Suas instruções :: Organize em lista numerada as linhas de texto de todas as entradas abaixo, sem as linhas em branco. Deixe as imagens fora da resposta.

===== Dados de origem

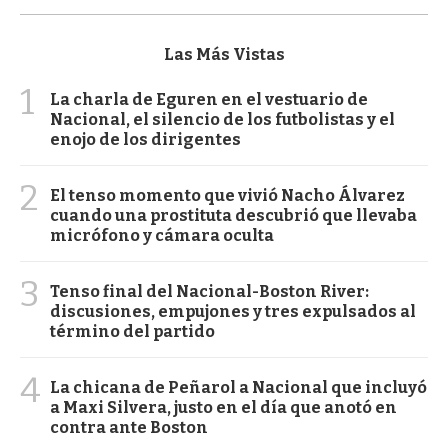
Las Más Vistas
1
La charla de Eguren en el vestuario de
Nacional, el silencio de los futbolistas y el
enojo de los dirigentes
2
El tenso momento que vivió Nacho Álvarez
cuando una prostituta descubrió que llevaba
micrófono y cámara oculta
3
Tenso final del Nacional-Boston River:
discusiones, empujones y tres expulsados al
término del partido
4
La chicana de Peñarol a Nacional que incluyó
a Maxi Silvera, justo en el día que anotó en
contra ante Boston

==========

Resposta ao exercício ::
1. Las Más Vistas
2. 1
3. La charla de Eguren en el vestuario de
4. Nacional, el silencio de los futbolistas y el
5. enojo de los dirigentes
6. 2
7. El tenso momento que vivió Nacho Álvarez
8. cuando una prostituta descubrió que llevaba
9. micrófono y cámara oculta
10. 3
11. Tenso final del Nacional-Boston River:
12. discusiones, empujones y tres expulsados al
13. término del partido
14. 4
15. La chicana de Peñarol a Nacional que incluyó
16. a Maxi Silvera, justo en el día que anotó en
17. contra ante Boston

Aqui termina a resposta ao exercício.